News - 18.05.2020

Mohamed Kriaa et Bashir Al-Kut: Flux migratoires vers la Libye et de la Libye vers l'Europe en situation de crise Covid-19

Mohamed Kriaa et Bashir Al-Kut: Flux migratoires vers la Libye et de la Libye vers l'Europe en situation de crise Covid-19

Introduction

En examinant les données actuelles liées au phénomène migratoire en Libye, les attentes et différents scénarios prédisent des changements de flux migratoires à plusieurs niveaux concernant la période à venir. Il ne fait aucun doute que plus il s’agit d’anticiper les flux migratoires sur une plus longue période, plus ces attentes sont loin d’être exactes. De nombreux facteurs peuvent affecter les flux de migrants en Libye. La crise actuelle liée à la pandémie Covid-19 doit être abordée dans le contexte du conflit libyen complexe et à multiple facette. La gestion de cette crise par les autorités libyennes, de Tripoli à Benghazi, demeure largement inefficace malgré les effets d’annonce. L’ampleur de l’impact de cette crise est aujourd’hui difficile à apprécier aussi bien sur la population libyenne, les personnes déplacées à cause de la guerre civile et les migrants présents en Libye. Cet impact est surtout très difficile à apprécier en ce qui concerne les flux des migrants vers la Libye et de la Libye vers l’Europe.

Il est donc difficile de prévoir les flux migratoires vers la Libye sans indicateurs clairs et spécifiques, ainsi que sans moyens de collecte de données, mais cela est possible en identifiant les causes ou les motifs de la migration. Les raisons ou motifs de la migration sont liés aux conditions environnementales (conditions politiques, sécuritaires, économiques et sociales) dans lesquelles le migrant vit dans son pays d’origine, en Libye et dans les pays de destination finale, ainsi qu’en situation de transit. Ces conditions générales peuvent toucher un grand nombre de personnes de ces pays et pousser un certain nombre d'entre elles à migrer. D'un autre côté, le processus migratoire nécessite des facteurs attractifs qui poussent le migrant à quitter son pays et à se diriger vers un autre pays plus attractif à la recherche de meilleures conditions de vie. La crise Covid-19 impact directement les facteurs attractifs et répulsifs dans les différentes catégories des pays concernés par les trajectoires migratoires.

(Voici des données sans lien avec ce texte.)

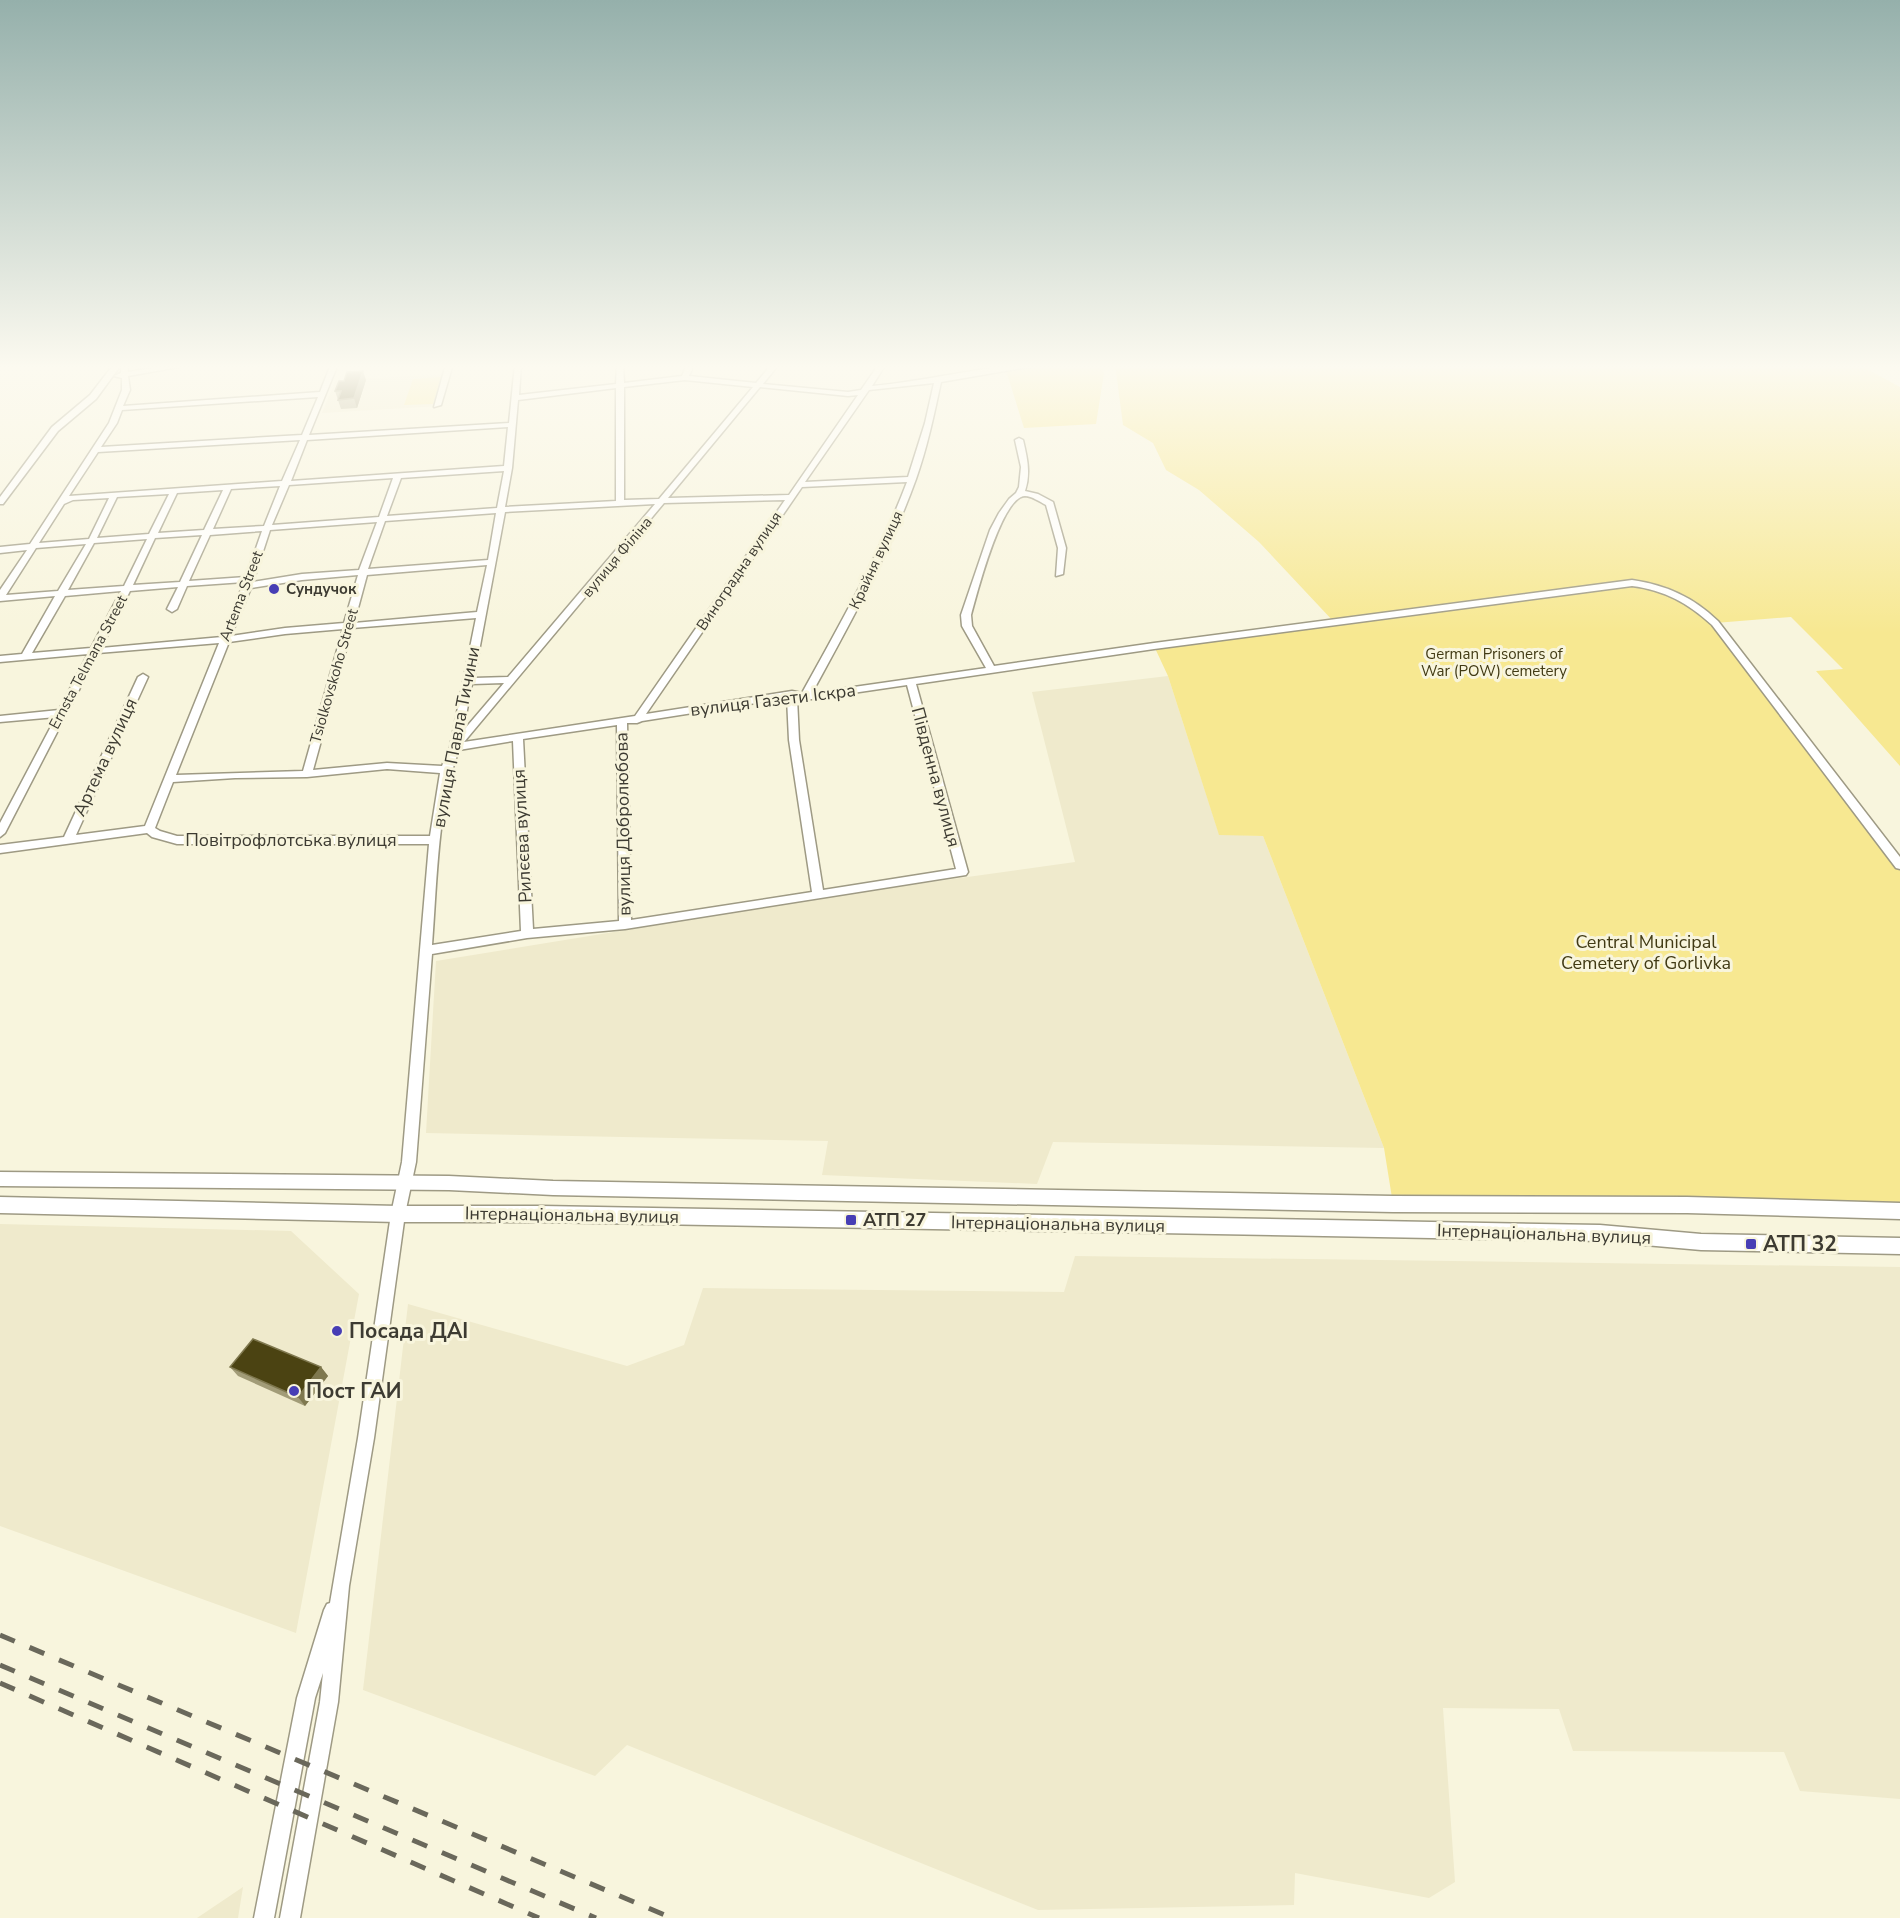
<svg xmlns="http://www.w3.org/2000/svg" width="1900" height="1918" font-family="'Nunito Sans',sans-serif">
<rect width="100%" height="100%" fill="#f8f5dd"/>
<!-- built -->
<path fill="#efeacc" d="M450,374l-9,32 -119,7 14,-33z
M1168,676l51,158 44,2 121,312 -331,-6 -16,42 -215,-9 6,-34 -402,-8 10,-172 423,-69 216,-30 -43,-170z
M0,1224l291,7 68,63 -63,339 -296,-107z
M1075,1256l825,11v532l-100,-8 -16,-39 -211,-1 -14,-42 -116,-1 12,174 -26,16 -134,-25 -1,32 -256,5 -411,-165 -32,31 -232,-86 45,-386 219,62 57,-21 19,-57 361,4z
M243,1887l-5,31h-41z"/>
<!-- green -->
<path fill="#f7e891" d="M1004,364h98l2,9 -8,51 -72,4z
M1115,364h743l42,23v379l-84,-95 27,-2 -52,-52 -76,6 185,242v346l-507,-7 -9,-56 -121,-312 -44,-1 -51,-159 -14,-30 180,-24 -75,-80 -60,-52 -33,-20 -13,-27 -30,-18z
M441,377l-8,27 -29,1 9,-26z"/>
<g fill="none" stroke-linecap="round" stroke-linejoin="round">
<defs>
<path id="minor" d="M114,364h13l1,8 49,-8h19l-68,12 2,14 -7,16 197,-14 11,-28h7l-29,71 200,-12 6,-59h6l-2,31 97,-11 1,-20h6l1,19 58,-7 5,-12h7l-5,12 67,7 16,-19h7l-16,20 85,8 13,-2 18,-26h7l-14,22c58,-5 116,-22 174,-22l-105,18c-7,33 -14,66 -25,97 -27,75 -66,144 -104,214l174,-25 -24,-42 -1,-11 29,-85 9,-17 10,-14 7,-6 3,-6 2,-20 -6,-27 4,-2 4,2c4,17 8,33 2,51l13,3 15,8 13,46 -3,26 -7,2 2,-28 -12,-43c-6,-3 -14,-9 -21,-9 -24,1 -48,98 -54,119l1,11 22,40 160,-23 478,-63c34,5 61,17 86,41l182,236v12l-4,-1 -184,-243c-24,-22 -48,-35 -80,-39l-478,63 -238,35 52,188 -2,3 -341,54 -98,9 -95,16 -16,208 -11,52 -31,224 -25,148 -11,116 -38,216h-20l40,-216 3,-29 -8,25 -41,220h-20l43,-220 27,-88 3,-6 3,-1 28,-165 33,-224 11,-52 27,-318h-252l-25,-7 -5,-4 -147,20v-8l64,-8 74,-160 5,-3 5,3 -72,158 69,-9 74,-183 -121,10 -93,180 -5,4v-14l56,-106 -56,5v-6l59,-6 29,-56 -88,8v-6l22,-2 33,-58 -55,5v-11l27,-40 -27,3v-6l30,-3 79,-121 13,-33v-12l-8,-2 7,-3v-8l-25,34 -38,32 -55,73h-3v-7l52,-70 38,-32zM685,380l68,7 -94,112 -35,1v-113zM934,383l-9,40 -17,54 -103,5 64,-92zM760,387l88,9 10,-1 -69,100 -121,3zM616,388v113l-111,6 7,-39 6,-68zM318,397l-16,38 -201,12 16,-24 5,-13zM508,427l-4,39 -213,15 16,-41zM300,440l-18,41 -213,15 29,-44zM504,471l-7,37 -110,8 14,-38zM393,478l-14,39 -107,8 17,-40zM907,482c-28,74 -67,142 -105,211l-10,-2 -146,23 156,-227zM280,486l-16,40 -51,3 18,-40zM223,490l-19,40 -46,3 19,-40zM169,494l-20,40 -52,4 20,-41zM109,498l-20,41 -50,4 25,-39 9,-4zM785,500l-150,216 -171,26 200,-239zM655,504l-147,173 -34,1 31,-166zM496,513l-8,47 -120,9 17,-48zM377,522l-18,48 -57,4 -49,8 17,-52zM262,531l-16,46 -57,4 21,-46zM202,535l-22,47 -47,3 22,-47zM147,539l-23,47 -56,4 26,-47zM86,544l-28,47 -52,4 30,-47zM487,565l-10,47 -123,11 13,-48zM358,575l-14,48 -59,5 -54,8 20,-48 51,-8zM244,582l-22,55 -121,11 29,-57 48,-4 -11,22 5,3 5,-3 10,-23zM121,591l-30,57 -59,5 33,-57zM476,618l-26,129 -8,19 -55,-3 -74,7 39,-142zM343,629l-40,142 -127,4 53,-133 56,-8zM504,683l-41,48 9,-47zM907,685l49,184 -133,21 -24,-150 -2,-42 8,2zM787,698l2,42 23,152 -181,28 -4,-197h10l5,-2zM617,725l2,196 -86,8 -10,-190zM513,741l8,190 -89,14c5,-61 5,-138 27,-195zM387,769l53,4 -10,63h-253l-17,-5 -5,-3 18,-46 62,-4 72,-1z
M446,364h7l-12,41 -7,2z"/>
<path id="major" d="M0,1172l449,4 104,5 840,15 294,1 213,6v16l-213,-6 -294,-1 -840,-17 -104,-5 -449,-4z
M0,1197l398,9h144l1058,19 101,9 199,4v16l-199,-4 -101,-9 -1058,-19h-144l-398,-9z"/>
</defs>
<!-- minor casing -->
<use href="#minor" stroke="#9e9a84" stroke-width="3"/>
<!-- major casing -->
<use href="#major" stroke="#9e9a84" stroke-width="3"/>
<!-- minor -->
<use href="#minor" fill="#fff" fill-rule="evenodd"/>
<!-- major -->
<use href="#major" fill="#fff" fill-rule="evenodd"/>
<!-- rail -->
<path stroke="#6a685b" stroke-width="5" stroke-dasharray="16 16" stroke-linecap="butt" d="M0,1635l672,283
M0,1665l596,253
M0,1683l539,235"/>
</g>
<!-- wall -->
<path fill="#a29c78" d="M366,380l-9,28 -16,1 -6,-18z
M230,1367h91l7,9 -23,30 -67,-30z"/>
<!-- shaded-wall -->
<path fill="#7f784f" d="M363,371l3,9 -9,28 -3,-10z
M321,1367l7,9 -23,30 -7,-9z"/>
<!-- building -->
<path fill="#4b4312" stroke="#7f784f" stroke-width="1.5" d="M363,371l-9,27 -16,2 3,-9h-6l4,-10h5l3,-9z
M253,1339l68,28 -23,30 -68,-30z"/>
<!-- sky -->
<linearGradient id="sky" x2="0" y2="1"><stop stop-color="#95b0ab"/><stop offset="0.58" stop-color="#fcfaf0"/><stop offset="1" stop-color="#fcfaf0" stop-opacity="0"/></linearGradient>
<rect width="1900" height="633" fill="url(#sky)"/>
<!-- markers -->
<g fill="#473eb5" stroke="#f8f5dd" stroke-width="2">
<circle cx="274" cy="589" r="6"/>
<rect x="845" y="1214" width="12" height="12" rx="3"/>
<rect x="1745" y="1238" width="12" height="12" rx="3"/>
<circle cx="337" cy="1331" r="6"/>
<circle cx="294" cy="1391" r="6"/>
</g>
<g text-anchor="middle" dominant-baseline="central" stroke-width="6" stroke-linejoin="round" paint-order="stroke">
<!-- far-street labels -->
<g font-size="15" fill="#3d3b32" stroke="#f8f5dd">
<text transform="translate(617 557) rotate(-50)">вулиця Філіна</text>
<text transform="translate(876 560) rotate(-65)">Крайня вулиця</text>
<text transform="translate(739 571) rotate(-56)">Виноградна вулиця</text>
<text transform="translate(241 596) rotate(-69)">Artema Street</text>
<text transform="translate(88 662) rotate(-62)">Ernsta Telmana Street</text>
<text transform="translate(334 676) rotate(-74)">Tsiolkovskoho Street</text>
</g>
<!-- far-poi labels -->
<g font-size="15" font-weight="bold" fill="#3d3b32" stroke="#f8f5dd" text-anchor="start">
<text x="286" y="589">Сундучок</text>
</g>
<!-- far-park labels -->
<g font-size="15" fill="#413a14" stroke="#f8f5dd">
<text x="1494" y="654">German Prisoners of<tspan x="1494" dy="17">War (POW) cemetery</tspan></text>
</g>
<!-- street labels -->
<g font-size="18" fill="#3d3b32" stroke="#f8f5dd">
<text transform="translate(773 700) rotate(-7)">вулиця Газети Іскра</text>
<text transform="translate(456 737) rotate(-79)">вулиця Павла Тичини</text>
<text transform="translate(105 757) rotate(-65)">Артема вулиця</text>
<text transform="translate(936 777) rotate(75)">Південна вулиця</text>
<text transform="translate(623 824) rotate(-91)">вулиця Добролюбова</text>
<text transform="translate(522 836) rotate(-93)">Рилєєва вулиця</text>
<text x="291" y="840">Повітрофлотська вулиця</text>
<text transform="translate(572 1215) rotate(1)">Інтернаціональна вулиця</text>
<text transform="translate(1058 1224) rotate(1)">Інтернаціональна вулиця</text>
<text transform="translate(1544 1234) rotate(2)">Інтернаціональна вулиця</text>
</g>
<!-- park labels -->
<g font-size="18" fill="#413a14" stroke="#f8f5dd">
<text x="1646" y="942">Central Municipal<tspan x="1646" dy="21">Cemetery of Gorlivka</tspan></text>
</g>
<!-- poi labels -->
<g font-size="18" font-weight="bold" fill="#3d3b32" stroke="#f8f5dd" text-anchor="start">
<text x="863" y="1220">АТП 27</text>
</g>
<!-- near-poi labels -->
<g font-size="21" font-weight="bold" fill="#3d3b32" stroke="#f8f5dd" text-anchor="start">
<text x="1763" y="1244">АТП 32</text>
<text x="349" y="1331">Посада ДАІ</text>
<text x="306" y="1391">Пост ГАИ</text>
</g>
</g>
</svg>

Facteurs affectant les flux migratoires en Libye

En appliquant ce qui précède au cas libyen, nous pouvons noter ce qui suit:

1- Le mouvement des flux migratoires vers la Libye est affecté par les conditions des pays voisins ou des pays d'Afrique subsaharienne. Habituellement, il existe des raisons politiques, économiques ou sociales qui poussent les citoyens de ces pays à émigrer en Libye ou dans d'autres pays.

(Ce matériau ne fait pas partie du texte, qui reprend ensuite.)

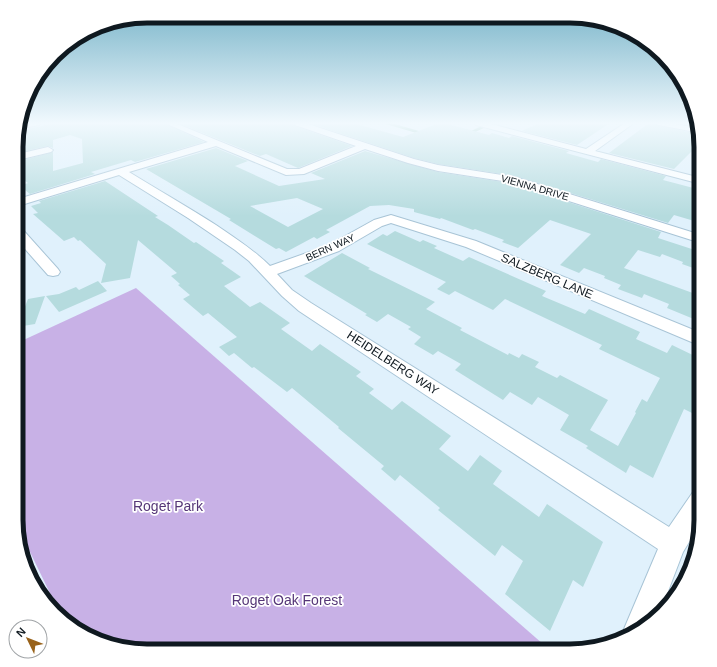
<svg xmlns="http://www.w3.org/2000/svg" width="717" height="667" viewBox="0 0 717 667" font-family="Arial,sans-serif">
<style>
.green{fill:#c8b1e6}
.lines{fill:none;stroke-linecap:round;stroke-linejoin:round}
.stream{stroke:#6bb198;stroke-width:2.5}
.building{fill:#b5dbde;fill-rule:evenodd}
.minor-casing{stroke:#a8c4d6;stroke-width:2}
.minor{fill:#fff;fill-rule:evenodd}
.labels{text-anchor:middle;stroke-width:3.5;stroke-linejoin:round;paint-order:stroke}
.far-street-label{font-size:10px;fill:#0f1920;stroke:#fff}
.street-label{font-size:12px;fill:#0f1920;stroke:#fff}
.near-park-label{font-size:14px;fill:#553677;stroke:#fff}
.rim{fill:none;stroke:#0f1920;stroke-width:5}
</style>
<rect width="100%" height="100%" fill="#e0f1fc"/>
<path class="green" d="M136,288L551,651H147L89,638L61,616L16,523L17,343Z"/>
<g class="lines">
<path class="stream" d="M387,123L421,133
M470,133L491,123"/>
</g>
<path class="building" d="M55,123H164L204,142L135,162L131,160L91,172L95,174L30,194L20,186L28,183L18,176L20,161L53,152V171L83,163L82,139L70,135L53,140V148L48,146L21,152V148L18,149V131Z
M178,123H293L295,126L352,146L298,168L266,154L260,156Z
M309,123H353L403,137L439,123H444L489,135L492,133L509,138L512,136L569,151L566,153L598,162L601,159L666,176L663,180L701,190V223L674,215L668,223L515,176L438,164L414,158Z
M539,123H610L577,145L522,131Z
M649,123H654L659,126L699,134L692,140L699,141L693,150L674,169L609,153Z
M216,148L248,161L235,166L279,186L325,179L311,173L365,151L438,172L509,183L661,232L658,238L701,252V267L698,266L696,269L682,264L683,262L662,254L660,257L638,250L624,268L701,296V322L667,308L669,304L644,294L642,298L618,289L621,285L604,278L605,276L584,268L579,273L560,265L591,234L550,220L518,248L502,242L504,240L475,229L473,230L441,218L440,219L414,212V209L389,205L370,206L326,230L330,232L317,239L314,237L286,252L279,248L276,249L229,220L231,219L146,169ZM297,198L323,209L288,227L250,206Z
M105,181L158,216L155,217L168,225L194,243L196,242L224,261L221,263L241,277L224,286L250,307L260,302L290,323L281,329L312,351L320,344L361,372L356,376L374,389L369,393L392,410L402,401L451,436L439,449L468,471L480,455L502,471L493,484L539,517L547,504L603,542L583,587L573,580L550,631L505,594L523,561L502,545L495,556L438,510L440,508L400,475L395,481L381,469L384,466L338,428L339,427L292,388L287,392L254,367L252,368L234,353L229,356L219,347L237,337L208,313L203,316L183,299L190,295L178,285L180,284L171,276L177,273L138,240L130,278L101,283L106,264L80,240L78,241L74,237L64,241L33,214L38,213L31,206L41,203L39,201Z
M395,231L420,242L423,240L437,246L434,248L463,261L469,257L546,291L542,296L585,314L589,309L640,332L636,339L667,353L672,345L701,359V392L692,413L684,409L653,478L630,465L626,473L586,448L588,446L560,430L569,415L538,397L532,405L510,392L503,400L455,370L461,364L438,351L433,355L414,344L421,337L408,329L411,327L388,314L377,322L365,315L367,314L304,276L342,253L370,268L368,269L435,302L426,309L462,328L460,330L508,355L509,353L519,358L522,354L539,362L535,367L557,378L560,375L608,400L590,430L618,446L636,413L635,412L642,399L647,402L660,378L599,349L602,345L505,299L493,310L455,291L449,295L437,289L446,282L367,244L383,234L387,236Z
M98,281L107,291L59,312L46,296L59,294L76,287L79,290Z
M45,296L35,324L17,327V310L24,309L28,299Z"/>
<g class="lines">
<g class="minor-casing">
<path id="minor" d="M26,123H40L39,125L18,129V124Z
M165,123H175L287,169H299L356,146L295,125L294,123H305L414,159L438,165L515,177L701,235V243L509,182L438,171L408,163L365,149L304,174L286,175L216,146L129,172C158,190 188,207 216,225C235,238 254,250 270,266L329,245L374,220L391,215L476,241L701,333V346L466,247L391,223L382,226L339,251L277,274L292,290L311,303L669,527L693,492L701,488L700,524L683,552L659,615L656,619L627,636L624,629L658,549L299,311L282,296L249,261L235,250L188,218L119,175L18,206V199L208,142Z
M475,123H487L586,149L625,123H634L595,151L701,178V184L476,125Z
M655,123H670L698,128L700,133L659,125Z
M48,147L53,150L51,152L18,160V154Z
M18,229L23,230L58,269L60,272L58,275L53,276L48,275L18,241Z"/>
</g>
<use href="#minor" class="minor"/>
</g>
<linearGradient id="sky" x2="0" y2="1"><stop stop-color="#76b3c8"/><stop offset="0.57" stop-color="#f1f9fe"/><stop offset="1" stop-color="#f1f9fe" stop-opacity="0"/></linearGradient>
<rect width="717" height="216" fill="url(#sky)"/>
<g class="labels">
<g class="far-street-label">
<text transform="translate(535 187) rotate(16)" y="4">VIENNA DRIVE</text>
<text transform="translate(330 247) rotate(-24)" y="4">BERN WAY</text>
</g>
<g class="street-label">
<text transform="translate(547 276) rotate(23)" y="4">SALZBERG LANE</text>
<text transform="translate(393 363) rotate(33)" y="4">HEIDELBERG WAY</text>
</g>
<g class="near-park-label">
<text x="168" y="511">Roget Park</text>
<text x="287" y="605">Roget Oak Forest</text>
</g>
</g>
<path d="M0 0H717V667H0ZM147 23H570A124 124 0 0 1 694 147V520A124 124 0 0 1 570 644H147A124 124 0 0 1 23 520V147A124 124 0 0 1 147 23Z" fill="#fff" fill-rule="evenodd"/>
<path class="rim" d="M147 23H570A124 124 0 0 1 694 147V520A124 124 0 0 1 570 644H147A124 124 0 0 1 23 520V147A124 124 0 0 1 147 23Z"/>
<g transform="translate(28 639) rotate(313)"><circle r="19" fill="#ffffff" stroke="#9fa3a6"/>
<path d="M0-3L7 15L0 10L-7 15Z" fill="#98621a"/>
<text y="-6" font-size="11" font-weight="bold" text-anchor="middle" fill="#0f1920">N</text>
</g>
</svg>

2- Les conditions politiques, sécuritaires, économiques et autres en Libye sont d'autres facteurs qui peuvent conduire à l'augmentation ou à la diminution des flux migratoires vers la Libye:

La disponibilité d'un marché du travail pour les migrants en Libye.

Politiques migratoires fluctuantes en Libye. Les autorités libyennes tolèrent parfois les flux migratoires, les gèrent en termes d'entrée et permettent aux migrants de travailler. Alors que parfois, ils limitent tant leurs déplacements et leur travail ou procèdent à des arrestations et placent des migrants dans les centres de détention. De plus, les autorités libyennes renvoient parfois des migrants dans leur pays d’origine. C'est ce qui s'est passé au cours des dernières décennies en Libye.

La situation sécuritaire en Libye, qui a un impact direct sur les flux migratoires vers la Libye. Aussi, l'étendue de la sécurisation des routes de migration du sud de la Libye vers les villes le long de la côte. Elle concernait les passeurs et les réseaux de traite des êtres humains spécialisés dans le trafic de migrants.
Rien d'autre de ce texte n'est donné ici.